Troublesome oesophagitis may be averted if the patient sits or stands up while swallowing capsules or tablets, and washes them down immediately with a glass of water. Capsules and tablets should not be taken with milk or with magnesium or aluminium salts since these impair the absorption of tetracycline.

Tetracycline should be withdrawn if infective diarrhoea occurs. Suprainfection of the bowel with resistant organisms can result in potentially fatal staphylococcal enteritis and pseudo-membranous colitis.

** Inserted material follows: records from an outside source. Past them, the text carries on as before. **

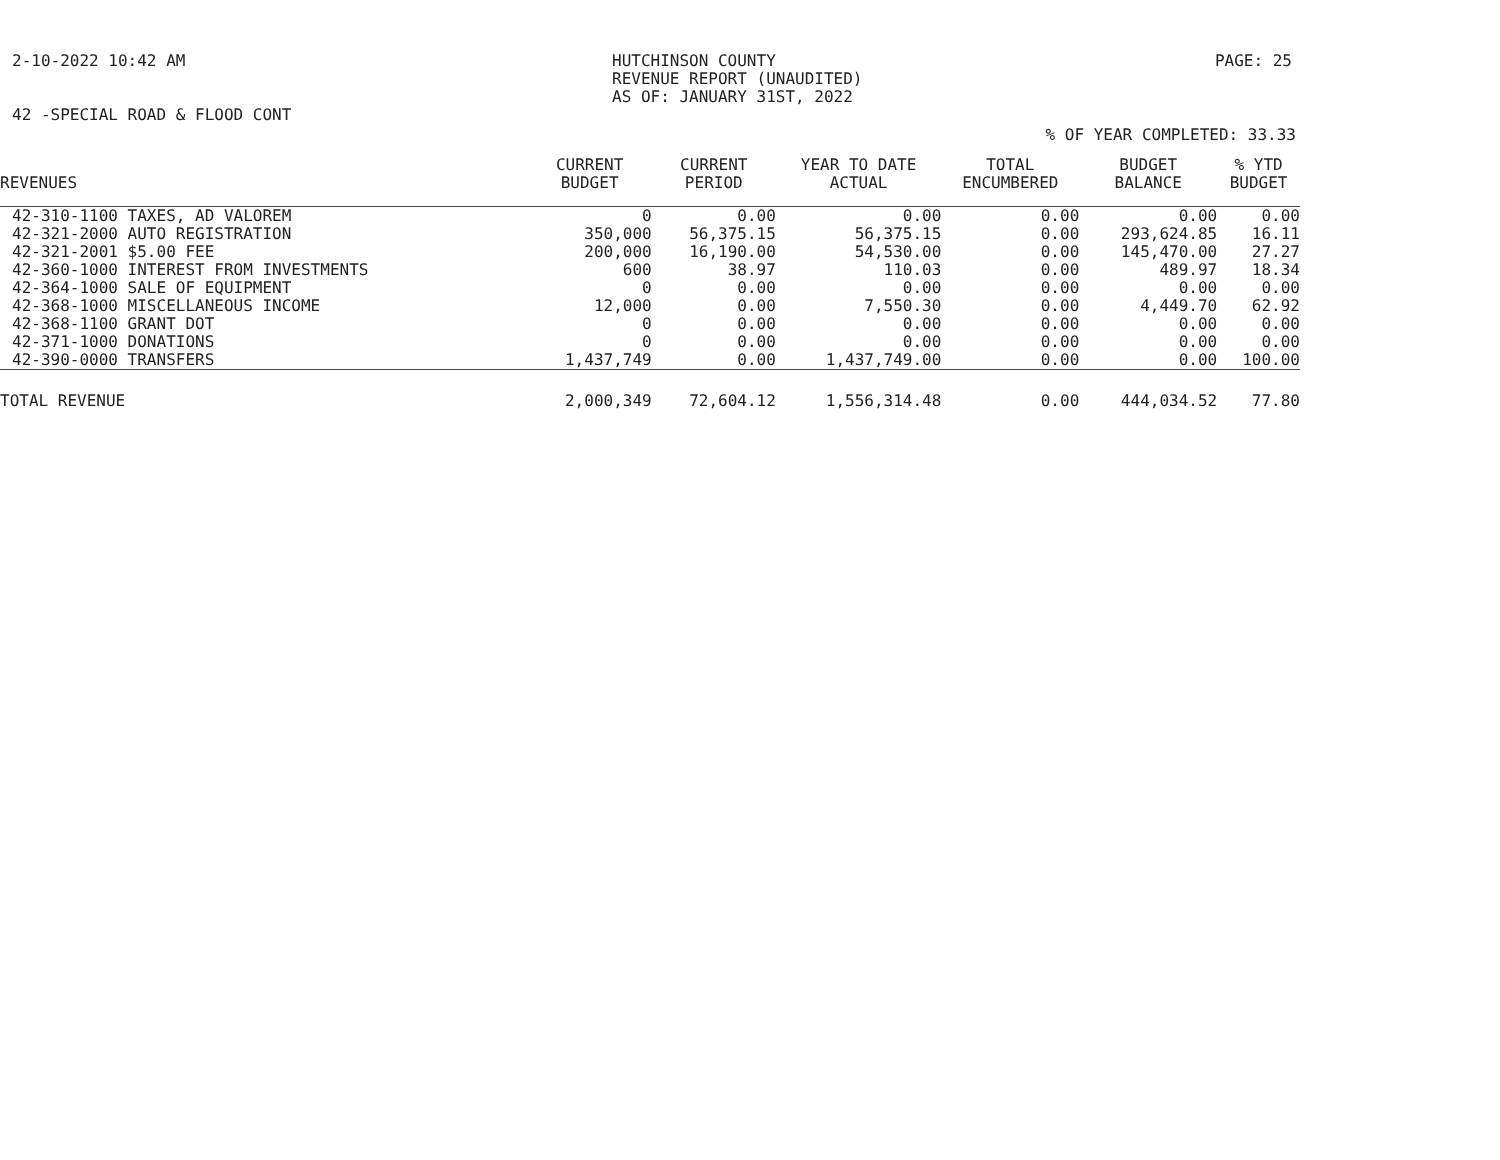2-10-2022 10:42 AM HUTCHINSON COUNTY
REVENUE REPORT (UNAUDITED)
AS OF: JANUARY 31ST, 2022
PAGE: 25
42 -SPECIAL ROAD & FLOOD CONT
% OF YEAR COMPLETED: 33.33
| REVENUES | CURRENT BUDGET | CURRENT PERIOD | YEAR TO DATE ACTUAL | TOTAL ENCUMBERED | BUDGET BALANCE | % YTD BUDGET |
| --- | --- | --- | --- | --- | --- | --- |
| 42-310-1100 TAXES, AD VALOREM | 0 | 0.00 | 0.00 | 0.00 | 0.00 | 0.00 |
| 42-321-2000 AUTO REGISTRATION | 350,000 | 56,375.15 | 56,375.15 | 0.00 | 293,624.85 | 16.11 |
| 42-321-2001 $5.00 FEE | 200,000 | 16,190.00 | 54,530.00 | 0.00 | 145,470.00 | 27.27 |
| 42-360-1000 INTEREST FROM INVESTMENTS | 600 | 38.97 | 110.03 | 0.00 | 489.97 | 18.34 |
| 42-364-1000 SALE OF EQUIPMENT | 0 | 0.00 | 0.00 | 0.00 | 0.00 | 0.00 |
| 42-368-1000 MISCELLANEOUS INCOME | 12,000 | 0.00 | 7,550.30 | 0.00 | 4,449.70 | 62.92 |
| 42-368-1100 GRANT DOT | 0 | 0.00 | 0.00 | 0.00 | 0.00 | 0.00 |
| 42-371-1000 DONATIONS | 0 | 0.00 | 0.00 | 0.00 | 0.00 | 0.00 |
| 42-390-0000 TRANSFERS | 1,437,749 | 0.00 | 1,437,749.00 | 0.00 | 0.00 | 100.00 |
| TOTAL REVENUE | 2,000,349 | 72,604.12 | 1,556,314.48 | 0.00 | 444,034.52 | 77.80 |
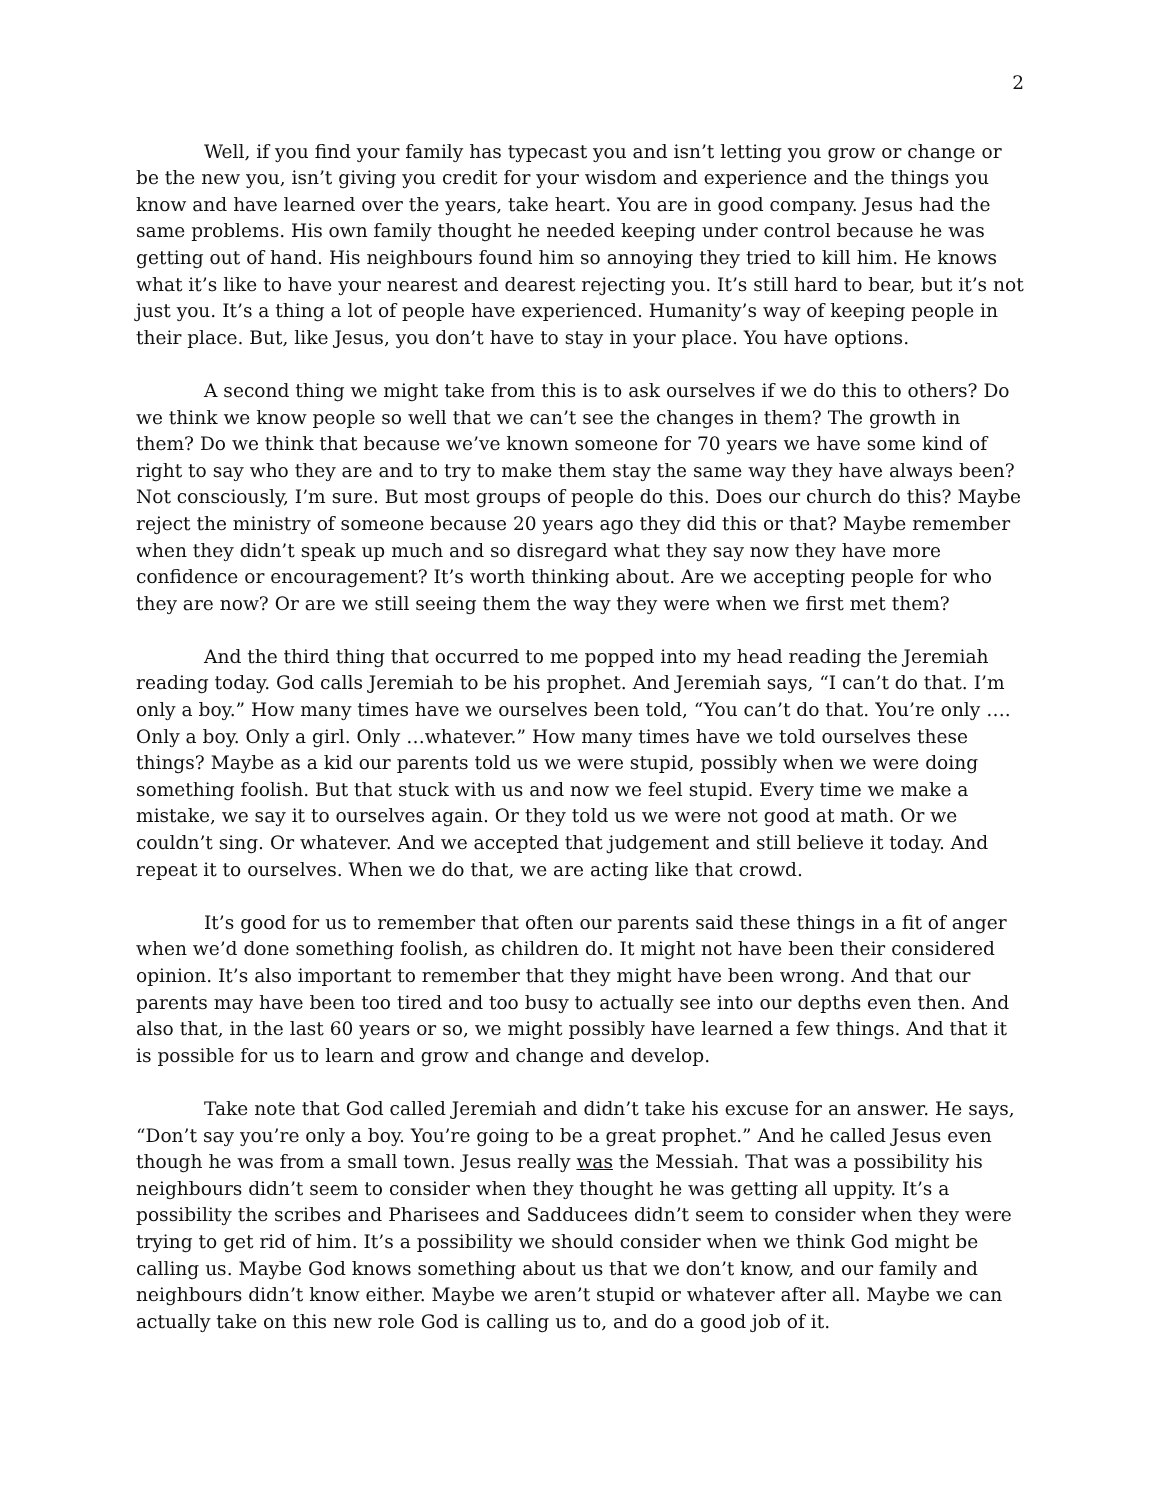2
Well, if you find your family has typecast you and isn’t letting you grow or change or be the new you, isn’t giving you credit for your wisdom and experience and the things you know and have learned over the years, take heart. You are in good company. Jesus had the same problems. His own family thought he needed keeping under control because he was getting out of hand. His neighbours found him so annoying they tried to kill him. He knows what it’s like to have your nearest and dearest rejecting you. It’s still hard to bear, but it’s not just you. It’s a thing a lot of people have experienced. Humanity’s way of keeping people in their place. But, like Jesus, you don’t have to stay in your place. You have options.
A second thing we might take from this is to ask ourselves if we do this to others? Do we think we know people so well that we can’t see the changes in them? The growth in them? Do we think that because we’ve known someone for 70 years we have some kind of right to say who they are and to try to make them stay the same way they have always been? Not consciously, I’m sure. But most groups of people do this. Does our church do this? Maybe reject the ministry of someone because 20 years ago they did this or that? Maybe remember when they didn’t speak up much and so disregard what they say now they have more confidence or encouragement? It’s worth thinking about. Are we accepting people for who they are now? Or are we still seeing them the way they were when we first met them?
And the third thing that occurred to me popped into my head reading the Jeremiah reading today. God calls Jeremiah to be his prophet. And Jeremiah says, “I can’t do that. I’m only a boy.” How many times have we ourselves been told, “You can’t do that. You’re only …. Only a boy. Only a girl. Only …whatever.” How many times have we told ourselves these things? Maybe as a kid our parents told us we were stupid, possibly when we were doing something foolish. But that stuck with us and now we feel stupid. Every time we make a mistake, we say it to ourselves again. Or they told us we were not good at math. Or we couldn’t sing. Or whatever. And we accepted that judgement and still believe it today. And repeat it to ourselves. When we do that, we are acting like that crowd.
It’s good for us to remember that often our parents said these things in a fit of anger when we’d done something foolish, as children do. It might not have been their considered opinion. It’s also important to remember that they might have been wrong. And that our parents may have been too tired and too busy to actually see into our depths even then. And also that, in the last 60 years or so, we might possibly have learned a few things. And that it is possible for us to learn and grow and change and develop.
Take note that God called Jeremiah and didn’t take his excuse for an answer. He says, “Don’t say you’re only a boy. You’re going to be a great prophet.” And he called Jesus even though he was from a small town. Jesus really was the Messiah. That was a possibility his neighbours didn’t seem to consider when they thought he was getting all uppity. It’s a possibility the scribes and Pharisees and Sadducees didn’t seem to consider when they were trying to get rid of him. It’s a possibility we should consider when we think God might be calling us. Maybe God knows something about us that we don’t know, and our family and neighbours didn’t know either. Maybe we aren’t stupid or whatever after all. Maybe we can actually take on this new role God is calling us to, and do a good job of it.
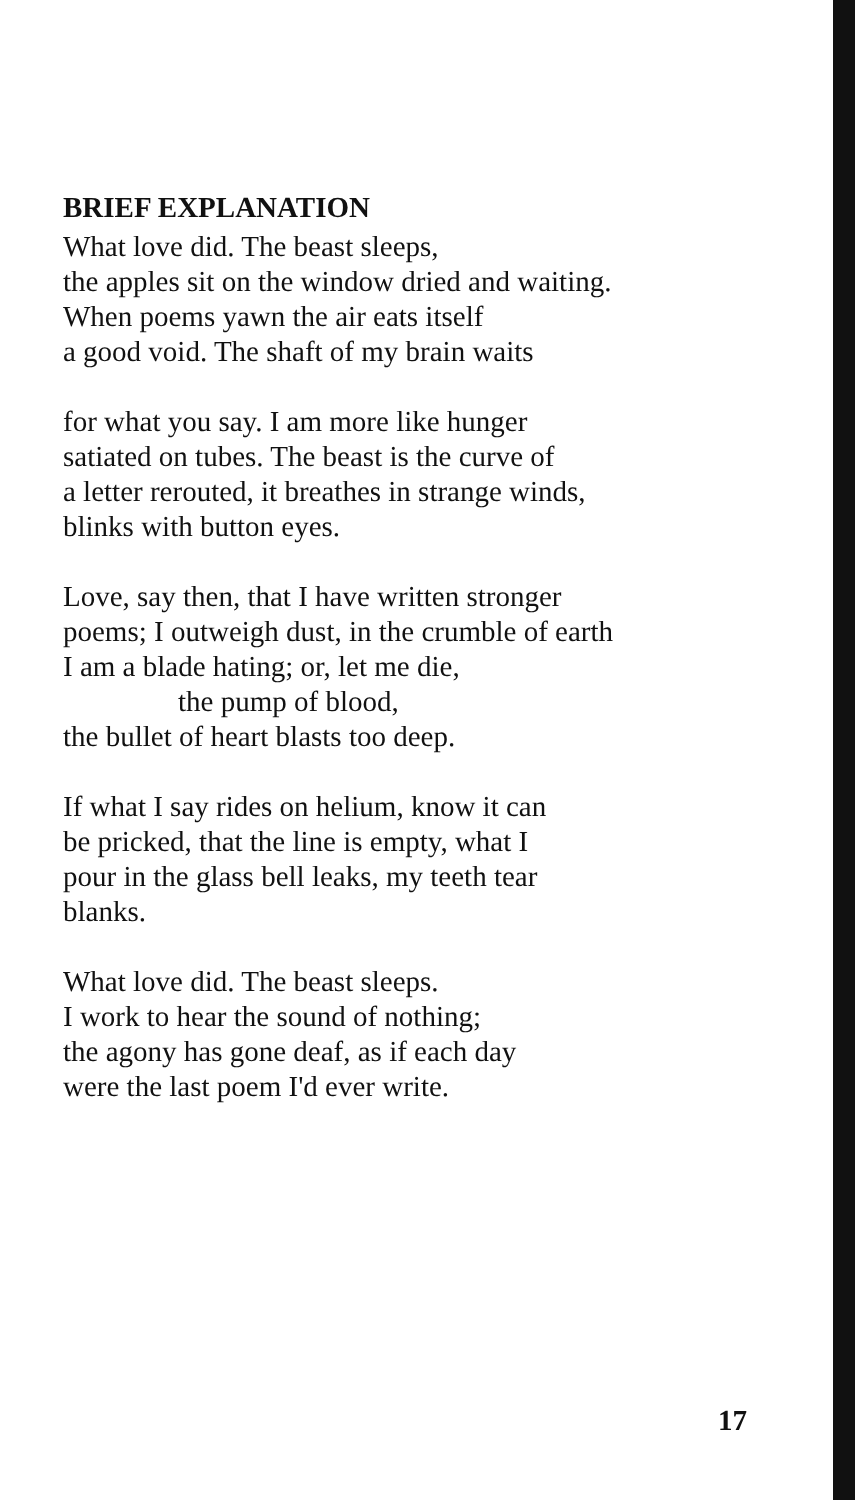BRIEF EXPLANATION
What love did. The beast sleeps,
the apples sit on the window dried and waiting.
When poems yawn the air eats itself
a good void. The shaft of my brain waits
for what you say. I am more like hunger
satiated on tubes. The beast is the curve of
a letter rerouted, it breathes in strange winds,
blinks with button eyes.
Love, say then, that I have written stronger
poems; I outweigh dust, in the crumble of earth
I am a blade hating; or, let me die,
the pump of blood,
the bullet of heart blasts too deep.
If what I say rides on helium, know it can
be pricked, that the line is empty, what I
pour in the glass bell leaks, my teeth tear
blanks.
What love did. The beast sleeps.
I work to hear the sound of nothing;
the agony has gone deaf, as if each day
were the last poem I'd ever write.
17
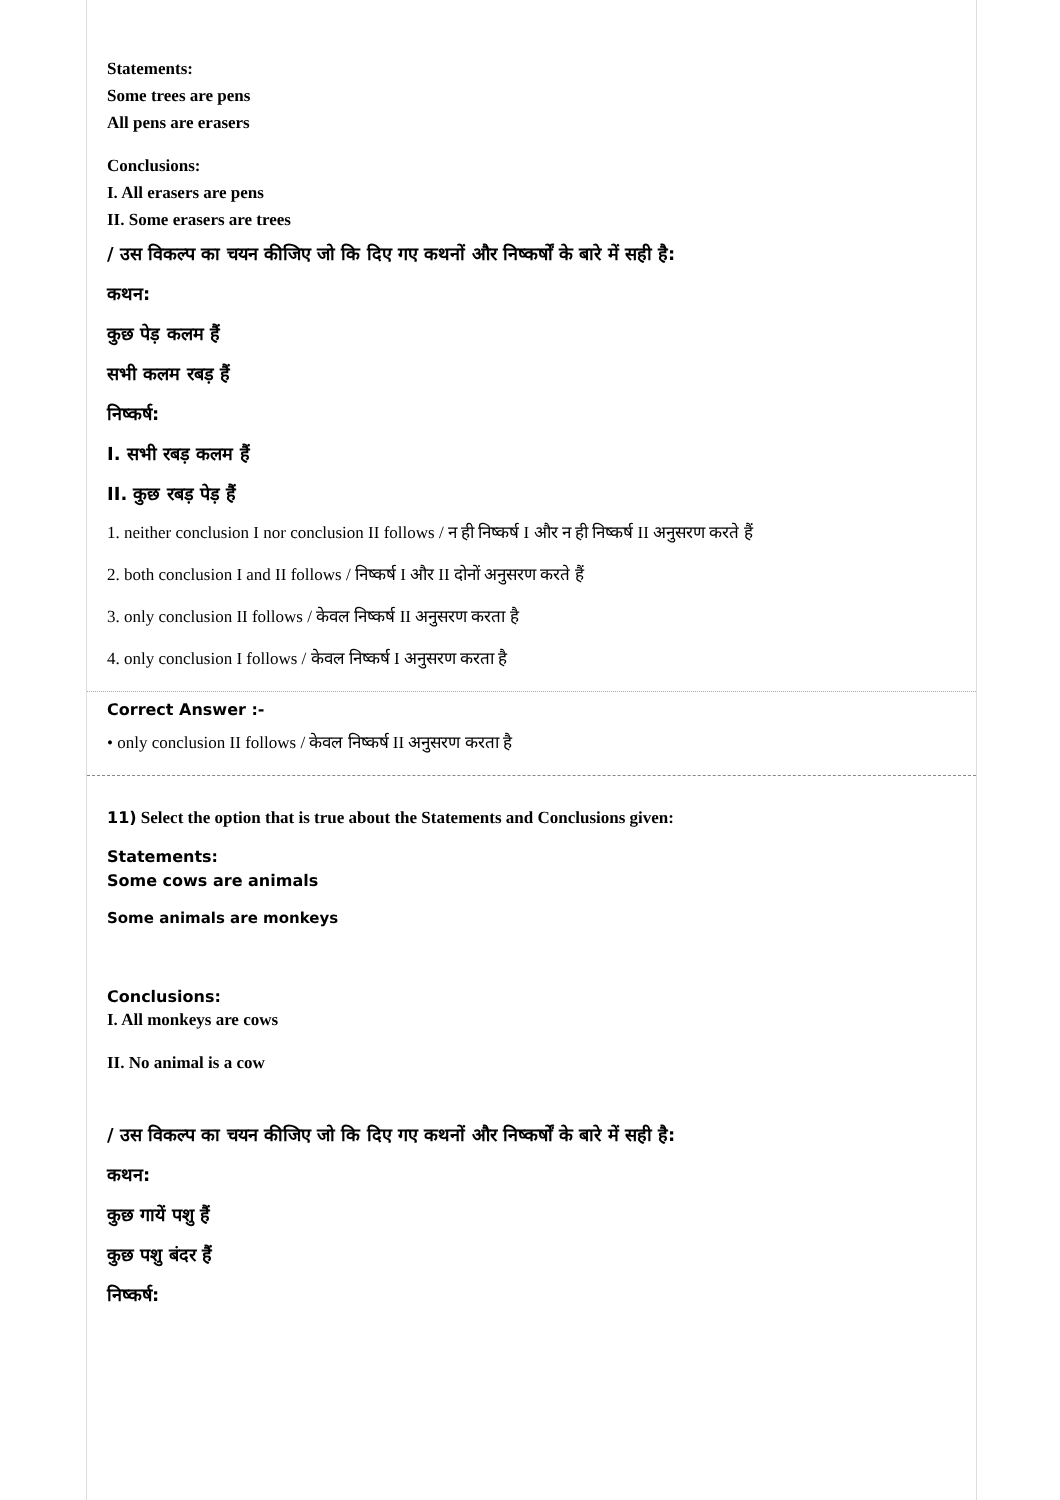Statements:
Some trees are pens
All pens are erasers
Conclusions:
I. All erasers are pens
II. Some erasers are trees
/ उस विकल्प का चयन कीजिए जो कि दिए गए कथनों और निष्कर्षों के बारे में सही है:
कथन:
कुछ पेड़ कलम हैं
सभी कलम रबड़ हैं
निष्कर्ष:
I. सभी रबड़ कलम हैं
II. कुछ रबड़ पेड़ हैं
1. neither conclusion I nor conclusion II follows / न ही निष्कर्ष I और न ही निष्कर्ष II अनुसरण करते हैं
2. both conclusion I and II follows / निष्कर्ष I और II दोनों अनुसरण करते हैं
3. only conclusion II follows / केवल निष्कर्ष II अनुसरण करता है
4. only conclusion I follows / केवल निष्कर्ष I अनुसरण करता है
Correct Answer :-
• only conclusion II follows / केवल निष्कर्ष II अनुसरण करता है
11) Select the option that is true about the Statements and Conclusions given:
Statements:
Some cows are animals
Some animals are monkeys
Conclusions:
I. All monkeys are cows
II. No animal is a cow
/ उस विकल्प का चयन कीजिए जो कि दिए गए कथनों और निष्कर्षों के बारे में सही है:
कथन:
कुछ गायें पशु हैं
कुछ पशु बंदर हैं
निष्कर्ष:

Time-expired tetracycline capsules or tablets should be discarded. Degraded tetracycline has been reported to induce renal dysfunction indistinguishable from the Fanconi syndrome and skin lesions similar to those of systemic lupus erythematosus.

Use in pregnancy

Tetracycline is contraindicated in pregnancy. It impairs skeletal calcification in the fetus and can result in abnormal osteogenesis and hypoplasia of dental enamel.

Adverse effects

Gastrointestinal irritation is common, as is depletion of the normal bowel flora, permitting overgrowth of resistant organisms. Irritative diarrhoea should be differentiated from enteritis due to suprainfection, particularly with coagulase-positive staphylococci, and from pseudomembranous colitis due to Clostridium difficile. Overgrowth of resistant Candida species can also occur and vaginal candidosis is a common side-effect of tetracycline therapy.

Phototoxic reactions occasionally result in porphyria-like skin changes and pigmentation of the nails.

Pre-existing renal insufficiency may be aggravated. Acute renal failure and transient diabetes insipidus have been reported.

Transient depression of bone growth is largely reversible, but discoloration of teeth and enamel hypoplasia are permanent.

Hypersensitivity reactions are rare. Morbilliform rashes, urticaria, fixed drug eruptions, exfoliative dermatitis, cheilosis, glossitis, pruritus and vaginitis are described. Angioedema, anaphylaxis and pseudotumour cerebri have been reported.

Drug interactions

The action of oral anticoagulants may be potentiated. Severe renal failure has been reported in patients who have received a halogenated anaesthetic agent while taking tetracyclines.


Capsules and tablets should be kept in well-closed containers, protected from light.